Turk spoke to AFP during a visit to Iraq, which the UN says is one of the five countries in the world most touched by some effects of climate change.
Iraq has been experiencing its fourth consecutive summer of drought, and temperatures in parts of the country including the capital Baghdad, and in the far south, have been around 50 degrees Celsius (120 degrees Fahrenheit).
"Rising temperatures plus the drought, and the fact that the loss of diversity is a reality, is a wake-up call for Iraq and for the world," Turk said.
"When we look into the situation of these communities we look into our future," he added.
"The era of global boiling has come and here we can live it and see it on a daily basis," Turk said at the end of his four-day visit, echoing comments by UN Secretary-General Antonio Guterres last month.
Guterres had said: "The era of global warming has ended. The era of global boiling has arrived." He called for immediate and bold action, after scientists confirmed July was on track to be the hottest month in recorded history.

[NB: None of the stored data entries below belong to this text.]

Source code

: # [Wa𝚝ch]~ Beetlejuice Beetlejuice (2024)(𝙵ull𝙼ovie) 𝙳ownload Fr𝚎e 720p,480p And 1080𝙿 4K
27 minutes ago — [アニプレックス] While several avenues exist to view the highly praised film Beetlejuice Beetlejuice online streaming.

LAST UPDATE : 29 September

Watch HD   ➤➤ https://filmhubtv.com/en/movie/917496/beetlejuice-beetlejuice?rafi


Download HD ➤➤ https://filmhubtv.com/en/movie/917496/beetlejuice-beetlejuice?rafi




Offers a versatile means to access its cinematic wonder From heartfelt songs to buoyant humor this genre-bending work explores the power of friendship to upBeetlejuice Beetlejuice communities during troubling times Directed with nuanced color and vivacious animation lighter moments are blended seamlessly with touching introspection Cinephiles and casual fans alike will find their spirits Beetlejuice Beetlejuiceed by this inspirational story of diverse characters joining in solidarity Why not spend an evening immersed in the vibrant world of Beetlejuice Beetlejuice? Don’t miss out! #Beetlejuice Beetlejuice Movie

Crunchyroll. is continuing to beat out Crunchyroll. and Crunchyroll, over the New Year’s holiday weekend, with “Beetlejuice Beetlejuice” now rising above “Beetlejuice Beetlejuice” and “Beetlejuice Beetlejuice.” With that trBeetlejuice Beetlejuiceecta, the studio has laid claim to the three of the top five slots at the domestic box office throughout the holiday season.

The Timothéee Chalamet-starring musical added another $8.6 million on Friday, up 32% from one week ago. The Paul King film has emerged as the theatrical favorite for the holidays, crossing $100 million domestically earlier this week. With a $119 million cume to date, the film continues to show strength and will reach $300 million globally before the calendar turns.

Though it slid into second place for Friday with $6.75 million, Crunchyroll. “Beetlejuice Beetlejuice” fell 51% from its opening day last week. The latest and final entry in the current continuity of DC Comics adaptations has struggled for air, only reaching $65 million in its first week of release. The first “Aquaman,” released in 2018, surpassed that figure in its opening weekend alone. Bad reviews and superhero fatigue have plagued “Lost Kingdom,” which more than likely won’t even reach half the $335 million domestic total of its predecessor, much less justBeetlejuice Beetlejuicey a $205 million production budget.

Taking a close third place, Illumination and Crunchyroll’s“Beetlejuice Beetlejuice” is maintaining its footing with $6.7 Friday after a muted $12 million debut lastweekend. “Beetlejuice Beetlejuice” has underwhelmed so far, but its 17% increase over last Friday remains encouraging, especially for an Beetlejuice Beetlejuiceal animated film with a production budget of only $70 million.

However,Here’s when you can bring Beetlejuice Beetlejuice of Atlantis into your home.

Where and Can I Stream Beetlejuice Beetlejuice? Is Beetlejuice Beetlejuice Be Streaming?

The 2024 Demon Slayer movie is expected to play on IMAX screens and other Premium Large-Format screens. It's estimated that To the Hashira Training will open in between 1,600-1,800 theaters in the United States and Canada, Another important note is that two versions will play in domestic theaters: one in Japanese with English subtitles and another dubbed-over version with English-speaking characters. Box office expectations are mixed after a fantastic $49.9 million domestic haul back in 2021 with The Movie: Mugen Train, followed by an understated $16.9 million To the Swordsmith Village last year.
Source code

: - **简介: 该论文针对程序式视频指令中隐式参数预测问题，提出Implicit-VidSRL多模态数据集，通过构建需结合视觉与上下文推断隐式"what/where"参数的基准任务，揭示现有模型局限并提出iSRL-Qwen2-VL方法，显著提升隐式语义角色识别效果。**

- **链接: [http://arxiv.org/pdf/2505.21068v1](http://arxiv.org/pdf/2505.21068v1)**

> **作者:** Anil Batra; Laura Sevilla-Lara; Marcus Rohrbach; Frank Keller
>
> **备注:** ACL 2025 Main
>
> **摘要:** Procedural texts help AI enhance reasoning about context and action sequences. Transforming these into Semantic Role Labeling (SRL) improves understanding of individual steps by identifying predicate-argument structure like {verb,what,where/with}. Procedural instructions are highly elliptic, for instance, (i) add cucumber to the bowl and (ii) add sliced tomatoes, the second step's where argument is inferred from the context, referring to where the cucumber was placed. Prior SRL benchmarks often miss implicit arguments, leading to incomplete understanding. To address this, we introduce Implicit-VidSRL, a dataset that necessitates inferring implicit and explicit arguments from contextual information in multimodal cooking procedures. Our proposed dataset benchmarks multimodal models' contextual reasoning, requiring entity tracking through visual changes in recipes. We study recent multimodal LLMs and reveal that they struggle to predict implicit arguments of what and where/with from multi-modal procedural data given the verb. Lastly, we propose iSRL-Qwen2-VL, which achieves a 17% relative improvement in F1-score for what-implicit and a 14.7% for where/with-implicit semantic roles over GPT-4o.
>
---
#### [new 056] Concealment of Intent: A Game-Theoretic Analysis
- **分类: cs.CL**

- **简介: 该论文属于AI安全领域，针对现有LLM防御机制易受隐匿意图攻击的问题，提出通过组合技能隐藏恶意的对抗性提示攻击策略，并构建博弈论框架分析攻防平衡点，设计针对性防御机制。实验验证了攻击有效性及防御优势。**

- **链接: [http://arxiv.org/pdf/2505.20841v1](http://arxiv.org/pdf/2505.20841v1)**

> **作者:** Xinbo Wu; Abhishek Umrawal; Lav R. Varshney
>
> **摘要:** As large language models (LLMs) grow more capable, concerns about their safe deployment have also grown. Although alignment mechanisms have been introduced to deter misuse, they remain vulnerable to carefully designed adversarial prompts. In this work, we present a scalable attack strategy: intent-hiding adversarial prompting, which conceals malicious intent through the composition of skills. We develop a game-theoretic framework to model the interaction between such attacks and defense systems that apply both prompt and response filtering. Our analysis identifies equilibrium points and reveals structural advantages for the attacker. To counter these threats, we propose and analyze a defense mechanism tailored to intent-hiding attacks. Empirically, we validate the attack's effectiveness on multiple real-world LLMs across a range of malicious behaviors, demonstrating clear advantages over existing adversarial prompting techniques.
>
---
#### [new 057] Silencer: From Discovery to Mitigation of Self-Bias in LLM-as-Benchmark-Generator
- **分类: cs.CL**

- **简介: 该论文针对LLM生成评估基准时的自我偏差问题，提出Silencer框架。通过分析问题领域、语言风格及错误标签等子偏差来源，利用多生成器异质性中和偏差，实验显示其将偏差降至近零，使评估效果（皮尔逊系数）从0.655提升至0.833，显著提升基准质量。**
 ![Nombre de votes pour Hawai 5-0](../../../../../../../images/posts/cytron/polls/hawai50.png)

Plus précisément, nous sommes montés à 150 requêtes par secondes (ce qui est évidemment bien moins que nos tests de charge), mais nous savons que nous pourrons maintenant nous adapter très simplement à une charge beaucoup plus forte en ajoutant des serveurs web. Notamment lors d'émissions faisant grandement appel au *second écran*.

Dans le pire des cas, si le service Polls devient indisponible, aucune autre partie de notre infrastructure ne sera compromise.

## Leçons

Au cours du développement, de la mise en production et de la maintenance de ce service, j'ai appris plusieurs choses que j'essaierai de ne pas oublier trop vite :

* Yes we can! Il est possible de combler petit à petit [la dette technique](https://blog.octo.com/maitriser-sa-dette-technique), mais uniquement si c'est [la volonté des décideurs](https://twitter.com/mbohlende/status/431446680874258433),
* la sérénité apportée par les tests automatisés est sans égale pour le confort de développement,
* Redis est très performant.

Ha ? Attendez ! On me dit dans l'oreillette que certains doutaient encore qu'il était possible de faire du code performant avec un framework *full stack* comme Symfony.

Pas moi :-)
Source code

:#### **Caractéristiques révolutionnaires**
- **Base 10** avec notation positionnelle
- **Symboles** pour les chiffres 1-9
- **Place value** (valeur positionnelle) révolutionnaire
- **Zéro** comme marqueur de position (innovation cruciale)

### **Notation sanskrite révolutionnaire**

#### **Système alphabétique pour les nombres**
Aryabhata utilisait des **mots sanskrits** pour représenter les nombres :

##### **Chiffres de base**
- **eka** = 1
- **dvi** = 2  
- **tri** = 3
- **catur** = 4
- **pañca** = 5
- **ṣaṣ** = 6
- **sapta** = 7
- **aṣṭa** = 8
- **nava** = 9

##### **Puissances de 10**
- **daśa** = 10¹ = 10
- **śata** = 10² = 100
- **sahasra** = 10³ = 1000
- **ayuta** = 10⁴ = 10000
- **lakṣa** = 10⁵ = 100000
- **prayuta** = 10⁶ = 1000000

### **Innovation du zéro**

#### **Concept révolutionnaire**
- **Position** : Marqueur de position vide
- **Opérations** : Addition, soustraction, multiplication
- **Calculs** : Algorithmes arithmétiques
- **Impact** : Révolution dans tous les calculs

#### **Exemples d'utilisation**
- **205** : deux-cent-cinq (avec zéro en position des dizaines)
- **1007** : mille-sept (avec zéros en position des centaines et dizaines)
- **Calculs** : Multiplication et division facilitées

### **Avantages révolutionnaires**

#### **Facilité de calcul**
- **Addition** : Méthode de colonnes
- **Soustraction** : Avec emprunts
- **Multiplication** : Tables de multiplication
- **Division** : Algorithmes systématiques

In addition to declining rainfall and rising temperatures, Iraqi authorities say upstream dam construction by Turkey and Iran has affected the volume of water in the Tigris and Euphrates rivers through Iraq.
In Iraq's far south, high salinity has harmed fishing in the Shatt al-Arab waterway, where the Tigris and Euphrates converge before spilling into the Gulf.
Turk, who visited the south, told a news conference that he was shown by community leaders and others "pictures of the lush date palm trees that -- just 30 years ago -- lined parts of the now dried-up Shatt al-Arab waterway".
Iraqi Prime Minister Mohamed Shia al-Sudani has vowed that battling climate change would be one of his priorities, but activists say little has been done.
Turk told the news conference there had been reports "of violence, intimidation and death threats against environmental activists" in Iraq.
One of them, engineer Jassim al-Assadi of Nature Iraq, the country's leading conservation group, was abducted for two weeks in February and held by armed men.